I don't have a straight answer (and I don't think there's one either, this is controlled at OS-level (native), not at JVM-level) and I also don't really see the value of the answer (you still can't close the file programmatically once you found out which thread it is), but I think you don't know yet that the inability to delete is usually caused when the file is still open. This may happen when you do not explicitly call Closeable#close()
on the InputStream
, OutputStream
, Reader
or Writer
which is constructed around the File
in question.
Basic demo:
public static void main(String[] args) throws Exception {
File file = new File("c:/test.txt"); // Precreate this test file first.
FileOutputStream output = new FileOutputStream(file); // This opens the file!
System.out.println(file.delete()); // false
output.close(); // This explicitly closes the file!
System.out.println(file.delete()); // true
}
In other words, ensure that throughout your entire Java IO stuff the code is properly closing the resources after use.
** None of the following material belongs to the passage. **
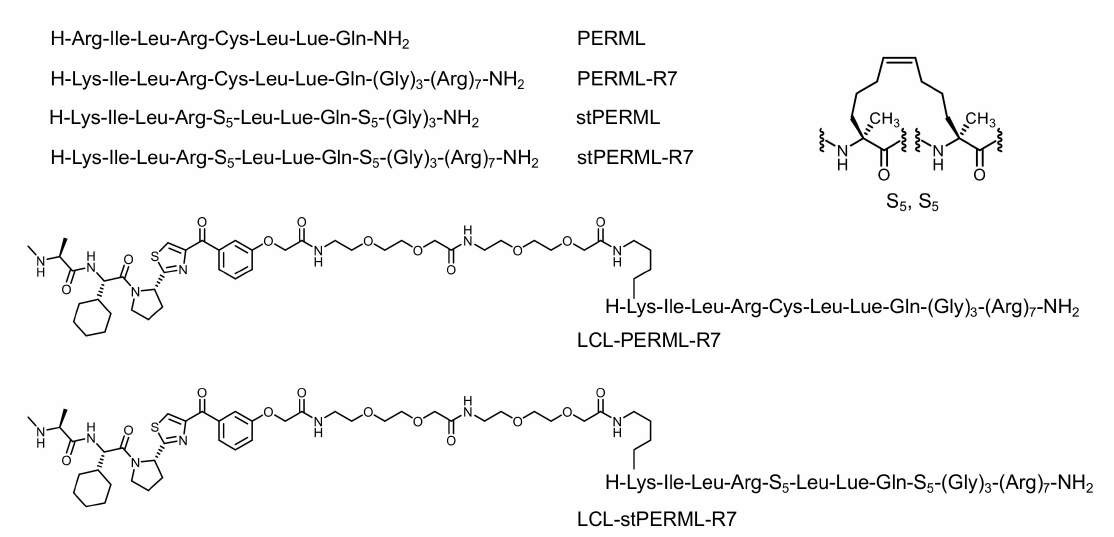
Figure 2. The design of peptides in this study. R7 (hepta-arginine) is a cell-penetrating peptide. LCL (LCL-161) is a IAP ligand. To develop chimeric degraders, LCL-161 was conjugated to the ε -amino group of the N-terminal Lys residue of PERML and stPERML via an ethylene glycol-based linker, respectively. Combinations of ( S )-pentenyl alanine (S 5 ) are used for different positions of stapling the hydrocarbon linker, and employing S 5 , S 5 at position i / i + 4 is the most common stapling position on the same face of helix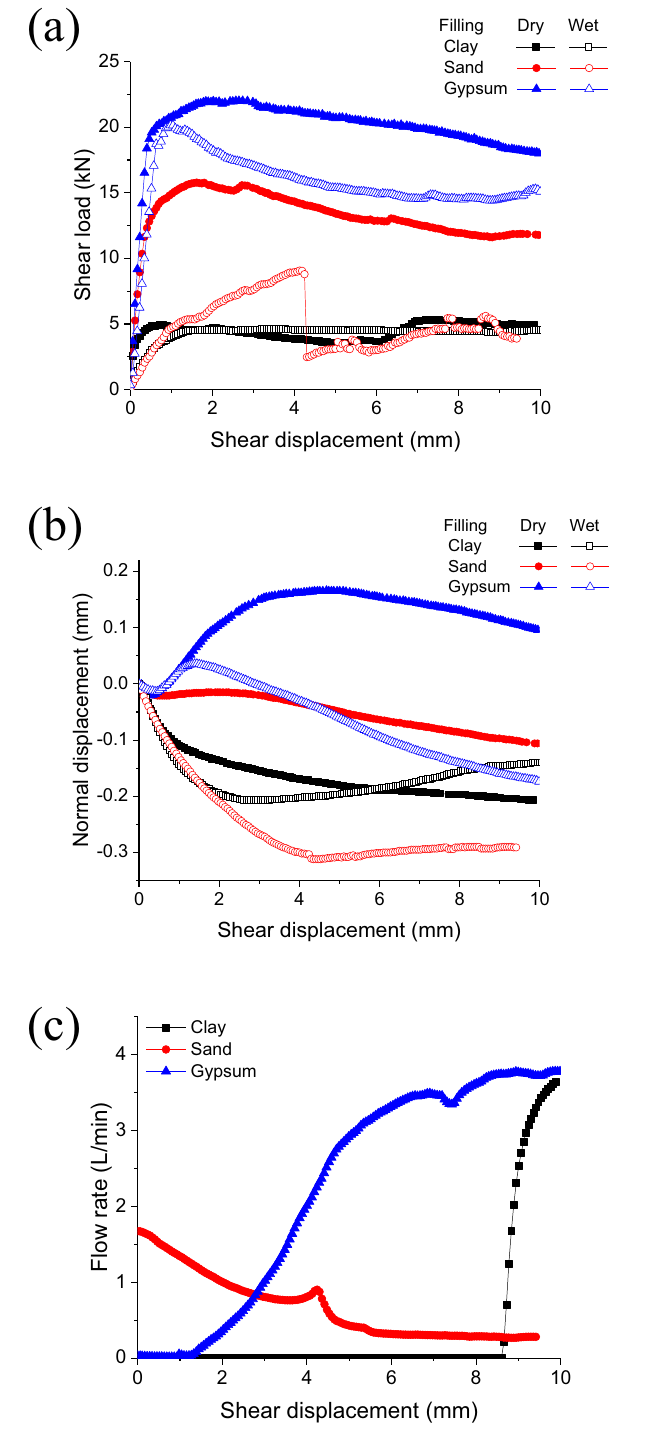
Figure 11. Contrasting curves for different gouge fill materials: ( a ) shear load versus shear displacement, ( b ) normal displacement versus shear displacement, ( c ) flow rate versus shear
The normal idiom is to do this in the finally
block, so that you can be certain that the resources will be freed up anyway, even in case of an IOException
. E.g.
OutputStream output = null;
try {
output = new FileOutputStream(file);
// ...
} finally {
if (output != null) try { output.close(); } catch (IOException logOrIgnore) {}
}
Do it for any InputStream
, OutputStream
, Reader
and Writer
which you're opening yourself (using the new
keyword).
This is technically not needed on certain implementations, such as ByteArrayOutputStream
, but for the sake of clarity, just adhere the close-in-finally idiom everywhere to avoid misconceptions and refactoring-bugs.
Hope this helps to nail down the root cause of your particular problem.